[Records excerpted from a collection]
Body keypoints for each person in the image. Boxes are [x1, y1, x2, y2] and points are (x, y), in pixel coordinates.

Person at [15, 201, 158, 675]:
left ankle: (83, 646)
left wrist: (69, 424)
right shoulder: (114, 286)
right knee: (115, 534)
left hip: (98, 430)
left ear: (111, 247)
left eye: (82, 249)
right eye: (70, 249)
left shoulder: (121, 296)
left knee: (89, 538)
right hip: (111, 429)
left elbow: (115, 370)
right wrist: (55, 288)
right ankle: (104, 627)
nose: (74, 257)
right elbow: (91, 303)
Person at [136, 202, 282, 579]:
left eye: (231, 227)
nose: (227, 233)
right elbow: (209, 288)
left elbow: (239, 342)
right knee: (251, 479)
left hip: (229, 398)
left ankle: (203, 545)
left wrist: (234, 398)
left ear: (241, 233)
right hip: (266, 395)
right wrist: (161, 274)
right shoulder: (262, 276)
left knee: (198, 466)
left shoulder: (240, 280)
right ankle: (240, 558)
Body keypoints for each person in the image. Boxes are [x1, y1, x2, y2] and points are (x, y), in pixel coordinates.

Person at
---
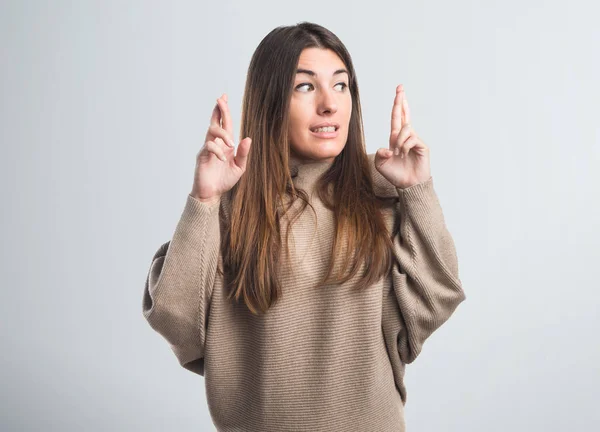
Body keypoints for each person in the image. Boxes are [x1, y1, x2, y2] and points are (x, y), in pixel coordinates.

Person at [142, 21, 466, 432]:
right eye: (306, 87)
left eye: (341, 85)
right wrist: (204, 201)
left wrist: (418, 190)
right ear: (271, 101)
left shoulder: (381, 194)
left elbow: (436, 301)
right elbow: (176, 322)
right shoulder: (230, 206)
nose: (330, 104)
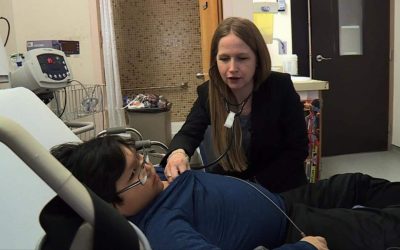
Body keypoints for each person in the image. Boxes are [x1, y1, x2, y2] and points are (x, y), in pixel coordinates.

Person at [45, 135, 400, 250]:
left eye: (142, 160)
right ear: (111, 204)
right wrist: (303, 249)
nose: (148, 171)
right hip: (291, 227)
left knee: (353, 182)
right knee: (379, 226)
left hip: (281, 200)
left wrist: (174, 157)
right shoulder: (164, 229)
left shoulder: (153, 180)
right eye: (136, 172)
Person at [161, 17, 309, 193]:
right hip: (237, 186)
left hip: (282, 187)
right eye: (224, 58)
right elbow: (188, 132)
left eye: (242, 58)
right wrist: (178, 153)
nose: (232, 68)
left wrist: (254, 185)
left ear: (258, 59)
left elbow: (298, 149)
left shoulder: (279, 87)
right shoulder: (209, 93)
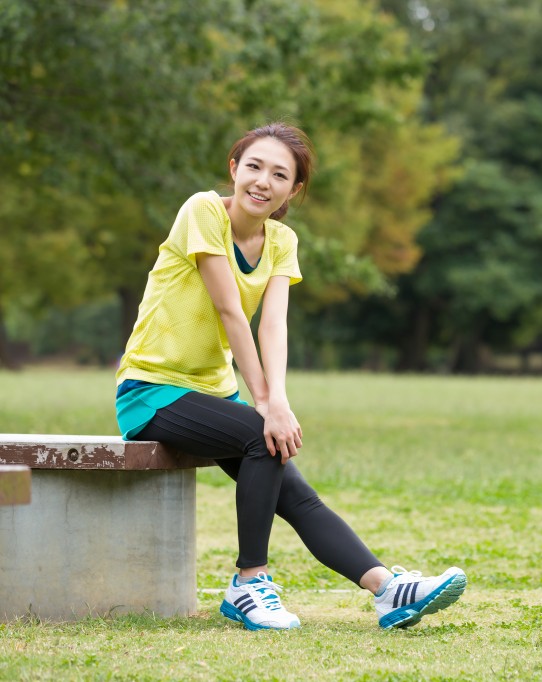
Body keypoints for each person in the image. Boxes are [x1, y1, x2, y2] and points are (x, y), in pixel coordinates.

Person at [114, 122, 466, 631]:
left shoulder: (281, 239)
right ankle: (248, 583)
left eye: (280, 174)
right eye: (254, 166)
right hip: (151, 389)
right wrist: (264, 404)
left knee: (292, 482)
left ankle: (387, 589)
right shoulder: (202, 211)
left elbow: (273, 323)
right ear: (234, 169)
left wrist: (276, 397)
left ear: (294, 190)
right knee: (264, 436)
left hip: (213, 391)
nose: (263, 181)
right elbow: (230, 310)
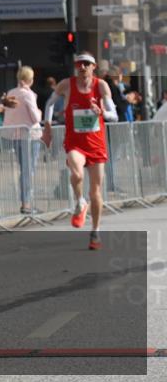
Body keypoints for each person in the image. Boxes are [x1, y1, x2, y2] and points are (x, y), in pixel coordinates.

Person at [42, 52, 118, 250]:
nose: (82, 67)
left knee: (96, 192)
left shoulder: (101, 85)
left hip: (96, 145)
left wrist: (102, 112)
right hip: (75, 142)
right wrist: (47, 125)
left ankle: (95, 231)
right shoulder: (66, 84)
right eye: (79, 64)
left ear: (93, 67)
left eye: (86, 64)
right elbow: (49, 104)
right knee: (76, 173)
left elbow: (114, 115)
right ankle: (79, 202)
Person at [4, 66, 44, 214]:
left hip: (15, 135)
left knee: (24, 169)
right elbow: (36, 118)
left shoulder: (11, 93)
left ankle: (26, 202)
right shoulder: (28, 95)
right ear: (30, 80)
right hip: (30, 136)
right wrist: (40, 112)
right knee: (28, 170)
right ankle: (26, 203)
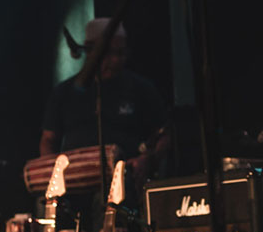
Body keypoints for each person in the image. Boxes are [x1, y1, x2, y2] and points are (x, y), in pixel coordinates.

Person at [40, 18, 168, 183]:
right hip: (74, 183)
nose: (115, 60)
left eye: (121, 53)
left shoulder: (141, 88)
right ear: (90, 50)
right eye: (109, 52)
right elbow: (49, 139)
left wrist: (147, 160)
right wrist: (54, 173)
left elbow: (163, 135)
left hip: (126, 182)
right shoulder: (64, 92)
---
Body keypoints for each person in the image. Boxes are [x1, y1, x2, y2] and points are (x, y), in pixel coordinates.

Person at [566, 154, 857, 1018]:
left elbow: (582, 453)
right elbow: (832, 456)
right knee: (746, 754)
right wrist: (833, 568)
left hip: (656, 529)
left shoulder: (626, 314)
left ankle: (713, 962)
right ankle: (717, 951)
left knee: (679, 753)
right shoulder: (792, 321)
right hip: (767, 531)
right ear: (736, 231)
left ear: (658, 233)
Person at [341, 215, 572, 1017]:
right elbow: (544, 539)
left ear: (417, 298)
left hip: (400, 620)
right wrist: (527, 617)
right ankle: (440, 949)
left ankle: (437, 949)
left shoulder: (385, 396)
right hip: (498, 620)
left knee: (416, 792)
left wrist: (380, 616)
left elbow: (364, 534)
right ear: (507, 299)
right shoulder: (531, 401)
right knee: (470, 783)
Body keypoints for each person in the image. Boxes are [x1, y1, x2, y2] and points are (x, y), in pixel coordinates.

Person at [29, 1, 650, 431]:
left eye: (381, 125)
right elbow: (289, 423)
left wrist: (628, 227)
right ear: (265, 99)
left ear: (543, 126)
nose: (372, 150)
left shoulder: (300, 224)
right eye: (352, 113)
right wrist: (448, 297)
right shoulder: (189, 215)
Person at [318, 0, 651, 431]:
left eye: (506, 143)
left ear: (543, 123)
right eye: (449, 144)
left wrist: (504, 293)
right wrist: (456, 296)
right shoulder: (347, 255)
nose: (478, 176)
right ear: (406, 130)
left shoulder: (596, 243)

**Activity:** Search the entries above for "nose". Return every line that has it.

**Output for this exercise:**
nose: (74, 257)
nose: (227, 233)
nose: (330, 104)
nose: (148, 171)
nose: (232, 68)
nose: (263, 181)
nose: (82, 67)
nose: (115, 60)
nose: (372, 150)
nose: (478, 176)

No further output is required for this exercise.